*TO DO*: Quote every line of the records below verbatim, omitting the pictures.

[Image element box records]

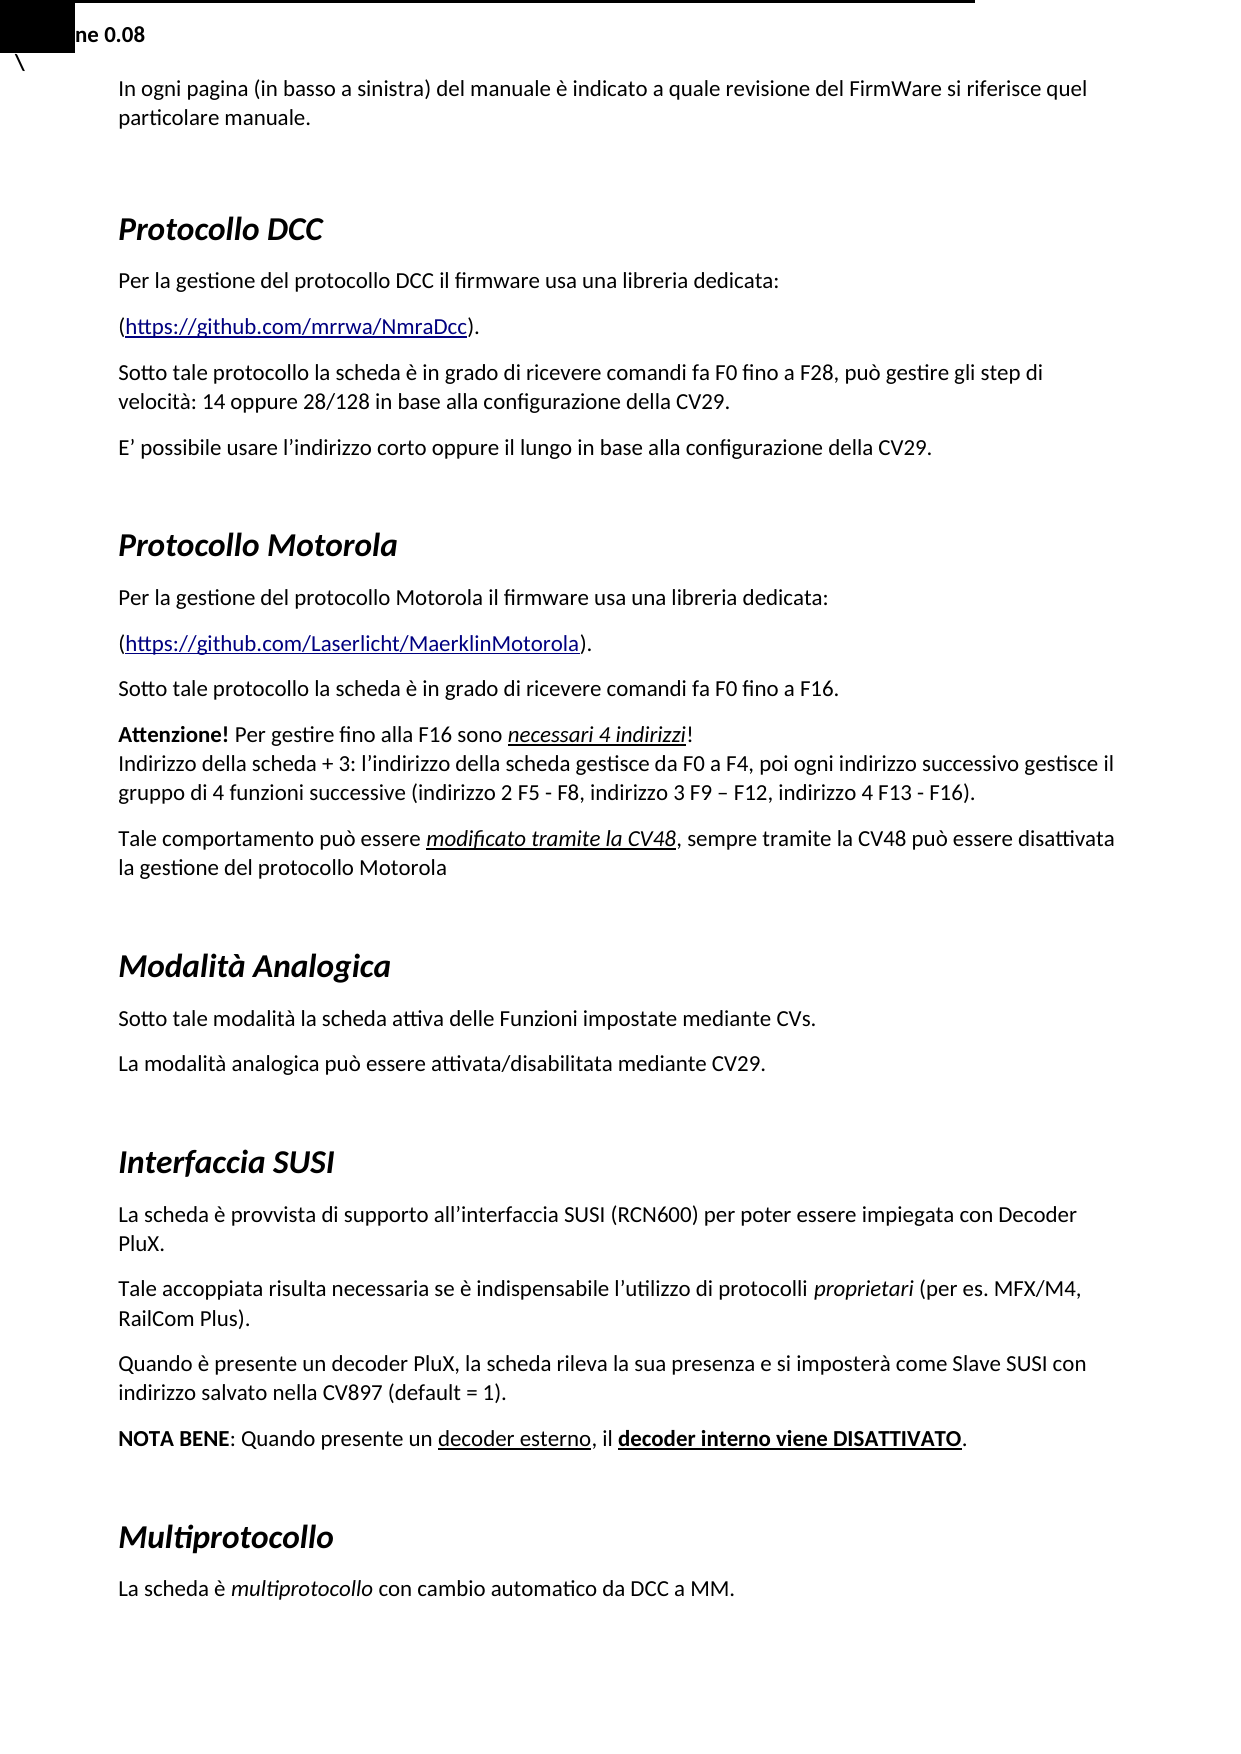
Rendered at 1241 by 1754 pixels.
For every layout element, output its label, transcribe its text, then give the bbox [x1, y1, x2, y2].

text Tale comportamento può essere modificato tramite la CV48, sempre tramite la CV48 può essere disattivata la gestione del protocollo Motorola [118, 824, 1122, 881]
subtitle Multiprotocollo [118, 1516, 1122, 1556]
text La scheda è multiprotocollo con cambio automatico da DCC a MM. [118, 1574, 1122, 1603]
text Per la gestione del protocollo DCC il firmware usa una libreria dedicata: [118, 266, 1122, 294]
text Sotto tale protocollo la scheda è in grado di ricevere comandi fa F0 fino a F16. [118, 674, 1122, 703]
text E’ possibile usare l’indirizzo corto oppure il lungo in base alla configurazione della CV29. [118, 433, 1122, 461]
text Quando è presente un decoder PluX, la scheda rileva la sua presenza e si imposterà come Slave SUSI con indirizzo salvato nella CV897 (default = 1). [118, 1349, 1122, 1406]
subtitle Interfaccia SUSI [118, 1141, 1122, 1182]
text Sotto tale modalità la scheda attiva delle Funzioni impostate mediante CVs. [118, 1004, 1122, 1032]
subtitle Protocollo DCC [118, 207, 1122, 248]
text (https://github.com/mrrwa/NmraDcc). [118, 312, 1122, 340]
text Per la gestione del protocollo Motorola il firmware usa una libreria dedicata: [118, 583, 1122, 611]
subtitle Protocollo Motorola [118, 524, 1122, 565]
text NOTA BENE: Quando presente un decoder esterno, il decoder interno viene DISATTIVATO. [118, 1424, 1122, 1452]
text (https://github.com/Laserlicht/MaerklinMotorola). [118, 629, 1122, 657]
text Sotto tale protocollo la scheda è in grado di ricevere comandi fa F0 fino a F28, può gestire gli step di velocità: 14 oppure 28/128 in base alla configurazione della CV29. [118, 358, 1122, 415]
subtitle Modalità Analogica [118, 945, 1122, 985]
text La scheda è provvista di supporto all’interfaccia SUSI (RCN600) per poter essere impiegata con Decoder PluX. [118, 1200, 1122, 1257]
text La modalità analogica può essere attivata/disabilitata mediante CV29. [118, 1049, 1122, 1077]
text Tale accoppiata risulta necessaria se è indispensabile l’utilizzo di protocolli proprietari (per es. MFX/M4, RailCom Plus). [118, 1274, 1122, 1332]
text In ogni pagina (in basso a sinistra) del manuale è indicato a quale revisione del FirmWare si riferisce quel particolare manuale. [118, 74, 1122, 131]
text Attenzione! Per gestire fino alla F16 sono necessari 4 indirizzi! Indirizzo della scheda + 3: l’indirizzo della scheda gestisce da F0 a F4, poi ogni indirizzo successivo gestisce il gruppo di 4 funzioni successive (indirizzo 2 F5 - F8, indirizzo 3 F9 – F12, indirizzo 4 F13 - F16). [118, 720, 1122, 806]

*ANSWER TO THIS TASK*:
Rendered at 1241 by 1754 pixels.
For every layout element, output its label, transcribe its text, then give the bbox [x1, y1, x2, y2].

text Tale comportamento può essere modificato tramite la CV48, sempre tramite la CV48 può essere disattivata la gestione del protocollo Motorola [118, 824, 1122, 881]
subtitle Multiprotocollo [118, 1516, 1122, 1556]
text La scheda è multiprotocollo con cambio automatico da DCC a MM. [118, 1574, 1122, 1603]
text Per la gestione del protocollo DCC il firmware usa una libreria dedicata: [118, 266, 1122, 294]
text Sotto tale protocollo la scheda è in grado di ricevere comandi fa F0 fino a F16. [118, 674, 1122, 703]
text E’ possibile usare l’indirizzo corto oppure il lungo in base alla configurazione della CV29. [118, 433, 1122, 461]
text Quando è presente un decoder PluX, la scheda rileva la sua presenza e si imposterà come Slave SUSI con indirizzo salvato nella CV897 (default = 1). [118, 1349, 1122, 1406]
subtitle Interfaccia SUSI [118, 1141, 1122, 1182]
text Sotto tale modalità la scheda attiva delle Funzioni impostate mediante CVs. [118, 1004, 1122, 1032]
subtitle Protocollo DCC [118, 207, 1122, 248]
text (https://github.com/mrrwa/NmraDcc). [118, 312, 1122, 340]
text Per la gestione del protocollo Motorola il firmware usa una libreria dedicata: [118, 583, 1122, 611]
subtitle Protocollo Motorola [118, 524, 1122, 565]
text NOTA BENE: Quando presente un decoder esterno, il decoder interno viene DISATTIVATO. [118, 1424, 1122, 1452]
text (https://github.com/Laserlicht/MaerklinMotorola). [118, 629, 1122, 657]
text Sotto tale protocollo la scheda è in grado di ricevere comandi fa F0 fino a F28, può gestire gli step di velocità: 14 oppure 28/128 in base alla configurazione della CV29. [118, 358, 1122, 415]
subtitle Modalità Analogica [118, 945, 1122, 985]
text La scheda è provvista di supporto all’interfaccia SUSI (RCN600) per poter essere impiegata con Decoder PluX. [118, 1200, 1122, 1257]
text La modalità analogica può essere attivata/disabilitata mediante CV29. [118, 1049, 1122, 1077]
text Tale accoppiata risulta necessaria se è indispensabile l’utilizzo di protocolli proprietari (per es. MFX/M4, RailCom Plus). [118, 1274, 1122, 1332]
text In ogni pagina (in basso a sinistra) del manuale è indicato a quale revisione del FirmWare si riferisce quel particolare manuale. [118, 74, 1122, 131]
text Attenzione! Per gestire fino alla F16 sono necessari 4 indirizzi! Indirizzo della scheda + 3: l’indirizzo della scheda gestisce da F0 a F4, poi ogni indirizzo successivo gestisce il gruppo di 4 funzioni successive (indirizzo 2 F5 - F8, indirizzo 3 F9 – F12, indirizzo 4 F13 - F16). [118, 720, 1122, 806]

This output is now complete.